BTW, I see reference to some broad filepaths in your VCF. I have access to the Broad filesystem if your files are there.

binfyun commented 5 years ago

If you have everything set up and ready to go, can't you just run the following command from your end? (ignore the ideogram and additional tracks for now, just provide reference genome and BAM file) create_report "the vcf subset i had attached" "your hg19 reference genome" --flanking 1000 --infoColumns GENE,COSMIC_ID --tracks "your BAM file"

jrobinso commented 5 years ago

Are there any errors in your console?

jrobinso commented 5 years ago

Are you sure your bam sequence names are "1, 2, 3,..." etc and not "chr1, chr2, chr3..."? They need to match the vcf sequence names.

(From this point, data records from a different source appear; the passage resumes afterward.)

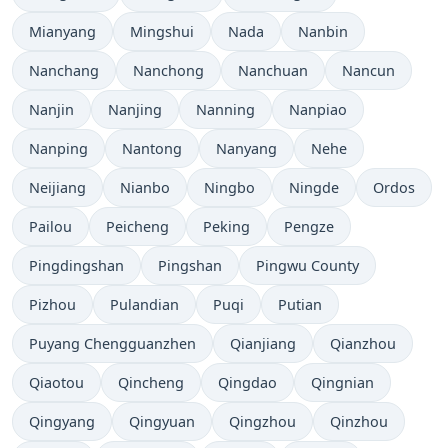
Mianyang
Mingshui
Nada
Nanbin
Nanchang
Nanchong
Nanchuan
Nancun
Nanjin
Nanjing
Nanning
Nanpiao
Nanping
Nantong
Nanyang
Nehe
Neijiang
Nianbo
Ningbo
Ningde
Ordos
Pailou
Peicheng
Peking
Pengze
Pingdingshan
Pingshan
Pingwu County
Pizhou
Pulandian
Puqi
Putian
Puyang Chengguanzhen
Qianjiang
Qianzhou
Qiaotou
Qincheng
Qingdao
Qingnian
Qingyang
Qingyuan
Qingzhou
Qinzhou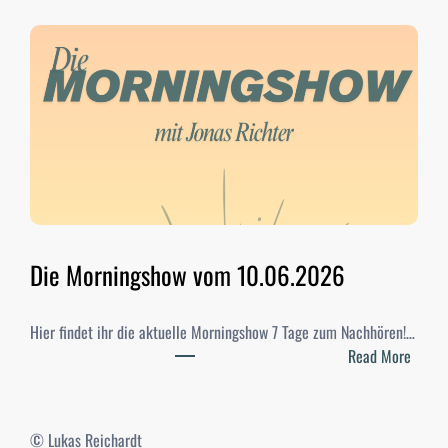
t
u
d
i
-
W
a
h
l
e
n
Die Morningshow vom 10.06.2026
2
0
Hier findet ihr die aktuelle Morningshow 7 Tage zum Nachhören!…
2
:
Read More
6
D
–
i
E
e
r
© Lukas Reichardt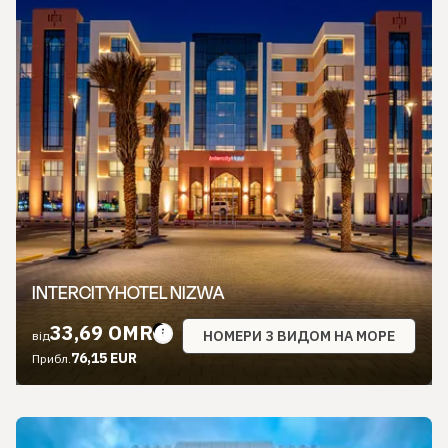
INTERCITYHOTEL NIZWA
33,69 OMR
НОМЕРИ З ВИДОМ НА МОРЕ
від
76,15 EUR
Прибл.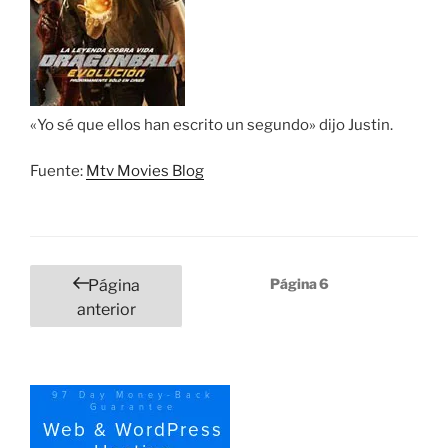
«Yo sé que ellos han escrito un segundo» dijo Justin.
Fuente:
Mtv Movies Blog
Paginación
Página
6
Página
de
anterior
entradas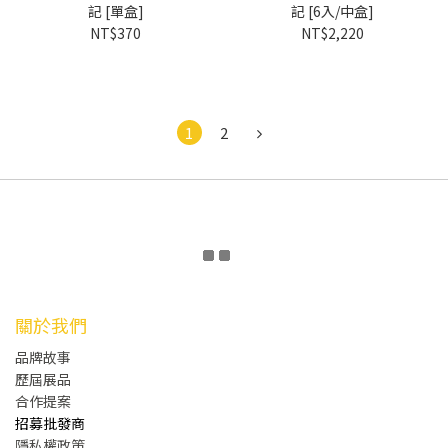
記 [單盒]
記 [6入/中盒]
NT$370
NT$2,220
1
2
關於我們
品牌故事
歷屆展品
合作提案
招募批發商
隱私權政策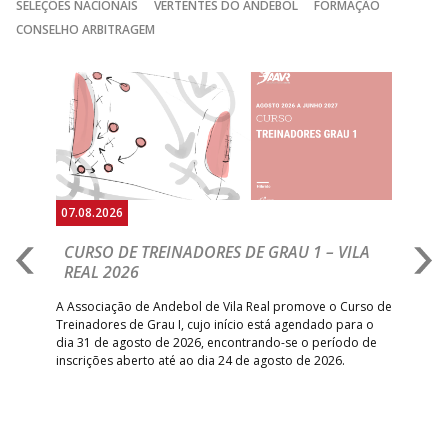
SELEÇÕES NACIONAIS
VERTENTES DO ANDEBOL
FORMAÇÃO
CONSELHO ARBITRAGEM
Anterior
Seguin
07.08.2026
07.
CURSO DE TREINADORES DE GRAU 1 – VILA
M
REAL 2026
N
S
A Associação de Andebol de Vila Real promove o Curso de
Treinadores de Grau I, cujo início está agendado para o
Gol
dia 31 de agosto de 2026, encontrando-se o período de
pont
inscrições aberto até ao dia 24 de agosto de 2026.
desv
foco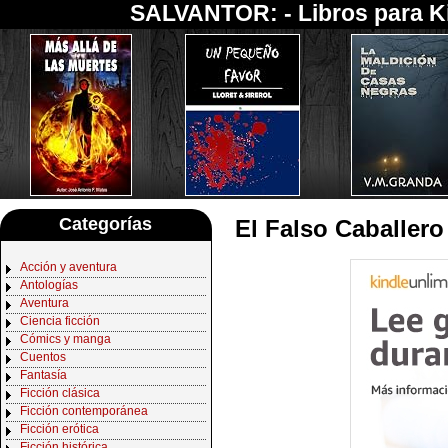
SALVANTOR: -
Libros para K
Categorías
El Falso Caballer
Acción y aventura
Antologías
Aventura
Ciencia ficción
Cómics y manga
Cuentos
Fantasía
Ficción clásica
Ficción contemporánea
Ficción erótica
Ficción histórica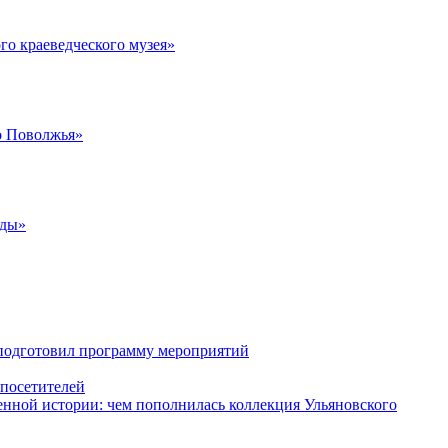
го краеведческого музея»
о Поволжья»
жды»
 подготовил программу мероприятий
 посетителей
енной истории: чем пополнилась коллекция Ульяновского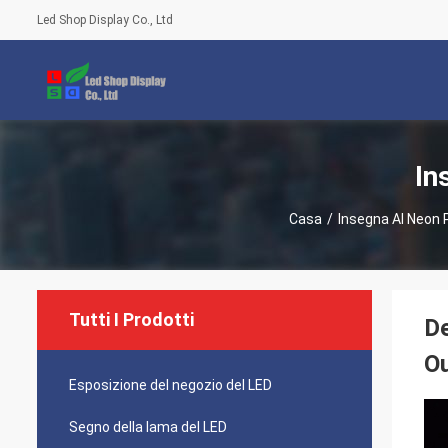
Led Shop Display Co., Ltd
In
Casa
/
Insegna Al Neon 
Tutti I Prodotti
De
O
Esposizione del negozio del LED
Segno della lama del LED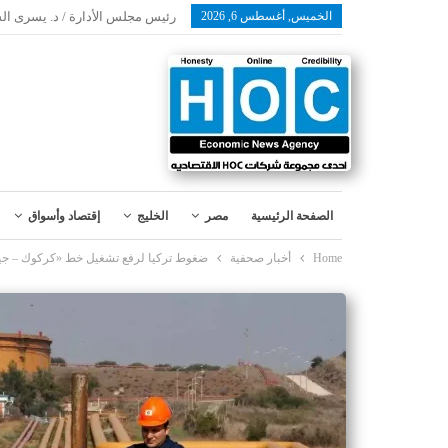
الخميس, أغسطس 6, 2026
رئيس مجلس الأدارة / د. يسرى ال
الصفحة الرئيسية
مصر
الخليج
إقتصاد وأسواق
Home
أخبار صحفية
ضغوط تركيا لرفع تشغيل خط «كركوك – جيهان» ل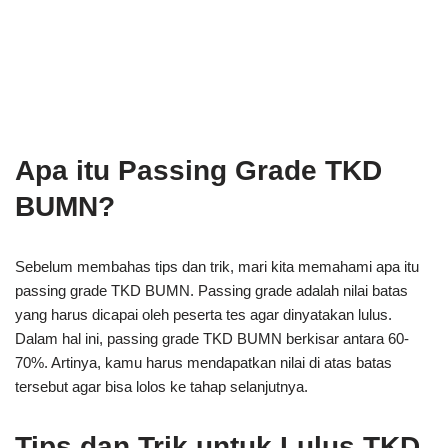
Apa itu Passing Grade TKD
BUMN?
Sebelum membahas tips dan trik, mari kita memahami apa itu
passing grade TKD BUMN. Passing grade adalah nilai batas
yang harus dicapai oleh peserta tes agar dinyatakan lulus.
Dalam hal ini, passing grade TKD BUMN berkisar antara 60-
70%. Artinya, kamu harus mendapatkan nilai di atas batas
tersebut agar bisa lolos ke tahap selanjutnya.
Tips dan Trik untuk Lulus TKD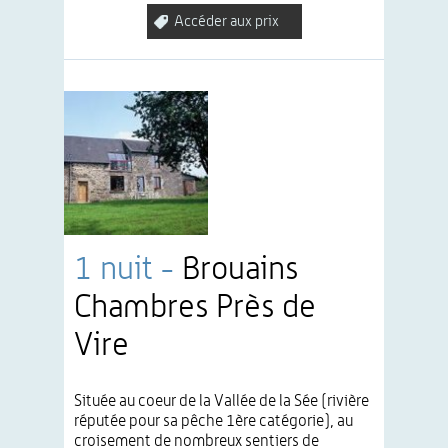
Accéder aux prix
1 nuit -
Brouains
Chambres Près de
Vire
Située au coeur de la Vallée de la Sée (rivière
réputée pour sa pêche 1ère catégorie), au
croisement de nombreux sentiers de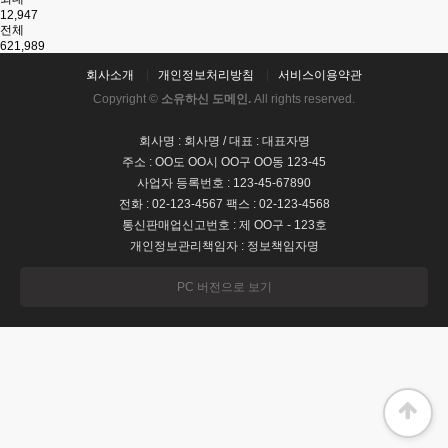
12,947
전체
621,989
회사소개
개인정보처리방침
서비스이용약관
Copyright ©
소유하신 도메인.
All rights reserved.
회사명 : 회사명 / 대표 : 대표자명
주소 : OO도 OO시 OO구 OO동 123-45
사업자 등록번호 : 123-45-67890
전화 : 02-123-4567 팩스 : 02-123-4568
통신판매업신고번호 : 제 OO구 - 123호
개인정보관리책임자 : 정보책임자명
PC 버전으로 보기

jrobinso commented 5 years ago

The following runs without error and produces a report with alignments at every variant

create_report Matched_annovar.vcf_processed_subset.vcf https://s3.amazonaws.com/igv.broadinstitute.org/genomes/seq/b37/human_g1k_v37.fasta --flanking 1000 --infoColumns GENE,COSMIC_ID --tracks http://1000genomes.s3.amazonaws.com/phase3/data/HG01879/alignment/HG01879.mapped.ILLUMINA.bwa.ACB.low_coverage.20120522.bam

BTW in the next release the infoColumns and tracks parameters are changing to be posix compliant, the above would be

create_report Matched_annovar.vcf_processed_subset.vcf https://s3.amazonaws.com/igv.broadinstitute.org/genomes/seq/b37/human_g1k_v37.fasta --flanking 1000 --info-columns GENE COSMIC_ID --tracks http://1000genomes.s3.amazonaws.com/phase3/data/HG01879/alignment/HG01879.mapped.ILLUMINA.bwa.ACB.low_coverage.20120522.bam

binfyun commented 5 years ago

Are you sure your bam sequence names are "1, 2, 3,..." etc and not "chr1, chr2, chr3..."? They need to match the vcf sequence names.

Yes they are

jrobinso commented 5 years ago

So since your command works with the BAM noted above I don't know what to do with this without access to the BAM.

jrobinso commented 5 years ago

Here's the resulting report.
igvjs_viewer.html.zip

jrobinso commented 5 years ago

I'm going to close this since the answer to the original question is no, there is no bam file size limitation. If you are able to create a test case I can reproduce please open a new issue.